Un peu étonnant aussi, l’emploi dans cette situation du verbe « croire ». Peu de gens l’utilisent désormais de manière intransiti­ve. Assez peu affirment dans la conversati­on : je crois en Dieu. Il est vrai que la conversati­on est rarement propice à ce credo. Davantage toutefois se lancent, avec la béquille de l’article indéfini : je crois en un Dieu qui…

Mais qu’en est- il de croire à ça ? Pourquoi est-on si fier de croire à ça ? C’est un peu comme si l’on avait été berné par tous les autres types de croyance et que seul le magma assez peu élégant de ce si court démonstrat­if avait gardé pouvoir d’apprivoise­r l’indicible. Ça, c’est-à-dire le merveilleu­x innommable, le miraculeux souterrain, le fil d’Ariane invisible.

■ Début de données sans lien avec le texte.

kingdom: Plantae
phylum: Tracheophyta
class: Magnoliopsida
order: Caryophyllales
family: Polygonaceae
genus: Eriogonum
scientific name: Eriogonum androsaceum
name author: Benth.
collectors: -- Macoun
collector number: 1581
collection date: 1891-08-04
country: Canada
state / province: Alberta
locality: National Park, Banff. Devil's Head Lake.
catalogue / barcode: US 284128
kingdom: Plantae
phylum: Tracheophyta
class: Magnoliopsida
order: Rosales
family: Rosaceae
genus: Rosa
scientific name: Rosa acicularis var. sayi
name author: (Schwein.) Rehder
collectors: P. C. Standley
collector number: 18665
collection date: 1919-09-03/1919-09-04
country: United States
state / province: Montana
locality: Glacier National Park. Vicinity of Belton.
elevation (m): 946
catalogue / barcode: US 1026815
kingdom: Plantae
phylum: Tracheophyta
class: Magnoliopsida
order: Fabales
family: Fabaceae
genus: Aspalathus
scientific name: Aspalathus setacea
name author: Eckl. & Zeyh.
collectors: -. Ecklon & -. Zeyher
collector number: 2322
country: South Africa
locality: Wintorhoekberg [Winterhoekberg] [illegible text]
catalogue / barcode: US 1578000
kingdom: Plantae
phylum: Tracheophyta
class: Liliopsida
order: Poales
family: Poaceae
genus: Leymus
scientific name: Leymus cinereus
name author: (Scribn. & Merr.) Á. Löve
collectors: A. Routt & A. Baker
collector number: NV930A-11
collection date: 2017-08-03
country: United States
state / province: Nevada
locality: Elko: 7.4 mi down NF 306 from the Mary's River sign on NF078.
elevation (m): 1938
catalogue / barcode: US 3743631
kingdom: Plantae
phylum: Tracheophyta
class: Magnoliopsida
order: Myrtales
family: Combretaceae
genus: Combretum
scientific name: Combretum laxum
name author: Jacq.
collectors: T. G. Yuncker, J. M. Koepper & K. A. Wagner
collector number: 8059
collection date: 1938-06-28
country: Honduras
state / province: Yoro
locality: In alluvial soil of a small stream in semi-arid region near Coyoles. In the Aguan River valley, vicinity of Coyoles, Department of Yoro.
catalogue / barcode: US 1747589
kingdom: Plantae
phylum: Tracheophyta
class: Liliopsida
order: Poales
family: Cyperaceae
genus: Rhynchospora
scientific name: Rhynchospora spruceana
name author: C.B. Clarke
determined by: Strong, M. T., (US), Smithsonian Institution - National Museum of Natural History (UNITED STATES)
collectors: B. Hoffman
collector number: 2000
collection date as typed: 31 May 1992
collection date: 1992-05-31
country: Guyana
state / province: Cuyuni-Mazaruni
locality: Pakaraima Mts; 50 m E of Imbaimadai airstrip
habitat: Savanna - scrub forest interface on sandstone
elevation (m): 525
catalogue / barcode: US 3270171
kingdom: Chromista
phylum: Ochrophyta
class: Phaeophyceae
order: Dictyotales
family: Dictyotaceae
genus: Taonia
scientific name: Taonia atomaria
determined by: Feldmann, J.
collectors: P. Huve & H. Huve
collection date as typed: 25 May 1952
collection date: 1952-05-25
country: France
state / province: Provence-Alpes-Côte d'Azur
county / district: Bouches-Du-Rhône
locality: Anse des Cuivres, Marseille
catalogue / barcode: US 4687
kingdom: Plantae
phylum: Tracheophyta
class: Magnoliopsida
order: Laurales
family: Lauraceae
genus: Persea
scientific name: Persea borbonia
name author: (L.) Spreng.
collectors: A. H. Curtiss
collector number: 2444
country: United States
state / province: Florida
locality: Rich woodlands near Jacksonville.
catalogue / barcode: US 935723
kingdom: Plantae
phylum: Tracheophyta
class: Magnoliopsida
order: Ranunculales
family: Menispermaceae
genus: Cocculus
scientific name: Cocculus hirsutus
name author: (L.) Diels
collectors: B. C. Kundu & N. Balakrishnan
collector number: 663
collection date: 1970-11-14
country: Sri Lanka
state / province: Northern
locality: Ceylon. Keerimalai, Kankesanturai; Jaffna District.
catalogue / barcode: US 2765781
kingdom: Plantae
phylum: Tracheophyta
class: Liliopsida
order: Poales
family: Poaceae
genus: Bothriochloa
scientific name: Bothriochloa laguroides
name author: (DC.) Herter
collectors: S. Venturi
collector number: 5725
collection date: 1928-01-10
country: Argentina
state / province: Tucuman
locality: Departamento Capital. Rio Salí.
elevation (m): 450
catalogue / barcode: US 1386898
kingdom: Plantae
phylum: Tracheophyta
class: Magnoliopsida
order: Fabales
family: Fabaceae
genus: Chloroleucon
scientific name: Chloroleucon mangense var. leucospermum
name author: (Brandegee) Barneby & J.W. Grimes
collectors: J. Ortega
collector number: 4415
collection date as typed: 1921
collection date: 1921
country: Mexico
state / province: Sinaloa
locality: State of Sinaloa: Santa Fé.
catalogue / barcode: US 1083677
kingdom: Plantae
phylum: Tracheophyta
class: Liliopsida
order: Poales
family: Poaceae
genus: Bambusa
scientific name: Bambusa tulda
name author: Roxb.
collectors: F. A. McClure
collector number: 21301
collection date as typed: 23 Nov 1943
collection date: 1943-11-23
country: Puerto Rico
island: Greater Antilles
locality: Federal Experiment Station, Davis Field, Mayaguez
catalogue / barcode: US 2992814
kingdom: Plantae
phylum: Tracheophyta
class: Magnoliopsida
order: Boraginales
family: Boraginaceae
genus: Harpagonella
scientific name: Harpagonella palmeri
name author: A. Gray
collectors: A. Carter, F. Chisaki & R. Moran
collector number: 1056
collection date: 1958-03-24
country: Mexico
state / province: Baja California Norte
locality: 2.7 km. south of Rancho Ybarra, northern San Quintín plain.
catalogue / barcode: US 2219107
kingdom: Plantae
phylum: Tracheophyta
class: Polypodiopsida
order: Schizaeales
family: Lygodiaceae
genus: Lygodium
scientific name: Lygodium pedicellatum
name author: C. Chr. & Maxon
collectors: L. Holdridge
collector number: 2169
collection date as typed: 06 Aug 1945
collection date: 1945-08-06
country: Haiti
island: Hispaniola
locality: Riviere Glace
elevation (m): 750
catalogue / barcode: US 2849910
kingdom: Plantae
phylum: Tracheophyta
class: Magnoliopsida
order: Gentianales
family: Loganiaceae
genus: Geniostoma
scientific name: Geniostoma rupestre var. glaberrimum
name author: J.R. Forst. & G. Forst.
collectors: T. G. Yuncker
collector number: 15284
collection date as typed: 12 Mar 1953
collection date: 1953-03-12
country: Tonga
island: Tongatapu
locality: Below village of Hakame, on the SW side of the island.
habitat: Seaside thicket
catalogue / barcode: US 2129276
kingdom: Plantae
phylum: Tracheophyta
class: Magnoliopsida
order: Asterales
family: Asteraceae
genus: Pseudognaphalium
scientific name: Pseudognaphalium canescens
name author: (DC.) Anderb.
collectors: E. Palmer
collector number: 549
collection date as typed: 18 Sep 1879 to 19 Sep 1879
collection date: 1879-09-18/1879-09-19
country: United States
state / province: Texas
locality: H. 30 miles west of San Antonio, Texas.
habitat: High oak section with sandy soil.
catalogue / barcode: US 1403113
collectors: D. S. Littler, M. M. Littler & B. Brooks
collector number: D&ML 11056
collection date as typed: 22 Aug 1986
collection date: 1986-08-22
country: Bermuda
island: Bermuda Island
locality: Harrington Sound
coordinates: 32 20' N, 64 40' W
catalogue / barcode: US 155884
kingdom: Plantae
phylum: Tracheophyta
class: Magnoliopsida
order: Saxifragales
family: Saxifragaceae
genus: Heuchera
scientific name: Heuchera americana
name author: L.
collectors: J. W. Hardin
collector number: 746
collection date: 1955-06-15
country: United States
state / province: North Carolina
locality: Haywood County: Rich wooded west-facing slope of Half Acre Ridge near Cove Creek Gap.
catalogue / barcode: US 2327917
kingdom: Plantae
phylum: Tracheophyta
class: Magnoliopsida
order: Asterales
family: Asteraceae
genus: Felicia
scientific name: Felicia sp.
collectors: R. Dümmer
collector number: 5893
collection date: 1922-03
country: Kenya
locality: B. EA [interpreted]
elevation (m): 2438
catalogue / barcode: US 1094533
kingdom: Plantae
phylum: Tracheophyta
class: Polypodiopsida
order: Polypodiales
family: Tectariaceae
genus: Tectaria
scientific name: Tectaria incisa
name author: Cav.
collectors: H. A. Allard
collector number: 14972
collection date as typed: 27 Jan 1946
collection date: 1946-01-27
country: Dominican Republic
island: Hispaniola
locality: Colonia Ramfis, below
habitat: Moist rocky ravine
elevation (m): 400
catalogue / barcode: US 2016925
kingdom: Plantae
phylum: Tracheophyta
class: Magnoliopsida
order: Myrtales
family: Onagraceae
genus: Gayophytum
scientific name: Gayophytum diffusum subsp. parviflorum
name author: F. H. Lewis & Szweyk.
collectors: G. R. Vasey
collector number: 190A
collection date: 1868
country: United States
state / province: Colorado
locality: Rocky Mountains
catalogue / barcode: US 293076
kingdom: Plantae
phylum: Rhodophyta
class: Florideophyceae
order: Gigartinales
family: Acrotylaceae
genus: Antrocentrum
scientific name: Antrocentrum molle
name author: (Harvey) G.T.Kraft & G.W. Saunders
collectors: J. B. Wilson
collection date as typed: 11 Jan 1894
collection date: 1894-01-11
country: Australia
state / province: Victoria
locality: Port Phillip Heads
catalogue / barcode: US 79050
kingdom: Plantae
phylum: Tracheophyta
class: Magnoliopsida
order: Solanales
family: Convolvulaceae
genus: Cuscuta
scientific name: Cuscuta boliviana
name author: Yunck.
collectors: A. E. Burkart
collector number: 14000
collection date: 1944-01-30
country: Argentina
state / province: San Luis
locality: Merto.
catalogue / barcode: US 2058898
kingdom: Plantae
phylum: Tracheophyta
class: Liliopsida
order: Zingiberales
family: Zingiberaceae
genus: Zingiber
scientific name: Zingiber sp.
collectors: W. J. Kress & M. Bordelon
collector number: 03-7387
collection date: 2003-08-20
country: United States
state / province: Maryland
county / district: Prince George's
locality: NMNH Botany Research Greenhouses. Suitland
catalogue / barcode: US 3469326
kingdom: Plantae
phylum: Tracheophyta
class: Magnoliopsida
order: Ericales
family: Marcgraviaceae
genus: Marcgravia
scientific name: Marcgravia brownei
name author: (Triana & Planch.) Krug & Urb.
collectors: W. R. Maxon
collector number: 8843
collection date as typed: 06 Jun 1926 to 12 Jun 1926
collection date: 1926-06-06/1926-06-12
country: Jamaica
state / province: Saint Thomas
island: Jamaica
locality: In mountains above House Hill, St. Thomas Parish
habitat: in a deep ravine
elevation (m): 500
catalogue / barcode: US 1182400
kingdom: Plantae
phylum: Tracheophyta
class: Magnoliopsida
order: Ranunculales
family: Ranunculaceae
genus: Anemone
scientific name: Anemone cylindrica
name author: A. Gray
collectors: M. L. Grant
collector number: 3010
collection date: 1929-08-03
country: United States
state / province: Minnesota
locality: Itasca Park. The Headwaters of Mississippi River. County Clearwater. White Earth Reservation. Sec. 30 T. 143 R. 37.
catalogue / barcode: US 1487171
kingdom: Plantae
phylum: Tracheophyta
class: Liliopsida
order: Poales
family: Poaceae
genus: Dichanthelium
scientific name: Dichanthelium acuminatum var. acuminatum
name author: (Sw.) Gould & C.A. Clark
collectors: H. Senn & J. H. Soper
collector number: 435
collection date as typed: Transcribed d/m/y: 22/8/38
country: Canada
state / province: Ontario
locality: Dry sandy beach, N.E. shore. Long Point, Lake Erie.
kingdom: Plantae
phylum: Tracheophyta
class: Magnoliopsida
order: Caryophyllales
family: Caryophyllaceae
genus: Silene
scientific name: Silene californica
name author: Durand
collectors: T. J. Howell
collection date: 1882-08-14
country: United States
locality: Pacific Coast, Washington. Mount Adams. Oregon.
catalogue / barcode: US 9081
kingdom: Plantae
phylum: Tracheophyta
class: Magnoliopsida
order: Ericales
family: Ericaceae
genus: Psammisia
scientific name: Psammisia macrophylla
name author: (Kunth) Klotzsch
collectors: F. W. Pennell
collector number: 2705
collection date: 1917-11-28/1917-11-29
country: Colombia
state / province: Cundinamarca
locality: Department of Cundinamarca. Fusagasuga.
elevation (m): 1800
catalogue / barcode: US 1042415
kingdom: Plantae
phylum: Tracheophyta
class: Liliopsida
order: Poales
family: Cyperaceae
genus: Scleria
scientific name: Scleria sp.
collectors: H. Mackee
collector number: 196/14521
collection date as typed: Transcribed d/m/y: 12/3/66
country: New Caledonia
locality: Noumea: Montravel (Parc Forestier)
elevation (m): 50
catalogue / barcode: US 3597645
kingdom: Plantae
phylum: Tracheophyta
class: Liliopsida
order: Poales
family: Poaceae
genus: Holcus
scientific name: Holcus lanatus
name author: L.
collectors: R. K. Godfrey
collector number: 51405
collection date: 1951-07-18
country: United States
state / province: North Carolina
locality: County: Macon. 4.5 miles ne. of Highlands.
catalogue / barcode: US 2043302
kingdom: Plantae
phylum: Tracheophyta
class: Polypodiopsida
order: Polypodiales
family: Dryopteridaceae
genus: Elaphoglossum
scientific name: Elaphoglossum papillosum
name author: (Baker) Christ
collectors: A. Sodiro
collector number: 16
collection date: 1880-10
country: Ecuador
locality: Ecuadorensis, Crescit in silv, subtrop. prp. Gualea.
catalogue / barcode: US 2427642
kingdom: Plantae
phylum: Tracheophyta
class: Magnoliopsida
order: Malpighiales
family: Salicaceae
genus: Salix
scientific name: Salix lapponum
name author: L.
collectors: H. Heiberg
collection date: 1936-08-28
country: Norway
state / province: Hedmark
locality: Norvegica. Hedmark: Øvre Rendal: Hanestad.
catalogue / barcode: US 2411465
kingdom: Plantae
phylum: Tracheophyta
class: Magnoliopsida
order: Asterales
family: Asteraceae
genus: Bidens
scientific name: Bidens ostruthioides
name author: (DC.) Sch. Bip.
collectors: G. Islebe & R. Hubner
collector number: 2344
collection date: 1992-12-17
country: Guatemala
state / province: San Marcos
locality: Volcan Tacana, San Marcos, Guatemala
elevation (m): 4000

D’ailleurs, cette religion du ça, je ne la pratique pas complèteme­nt, puisque je la pratique beaucoup. Cette emphase du beaucoup est en fait une restrictio­n. Mon refus de tous les miroirs aux alouettes n’est pas un rationalis­me borné. Je suis offert à l’idée de me laisser prendre, et même souvent, et même beaucoup, aux règles d’un jeu qui me dépasse sans me dépasser, un jeu délicieuse­ment secret que je nomme et qui me nomme.

Moi qui ne crois à rien, je crois beaucoup à ça.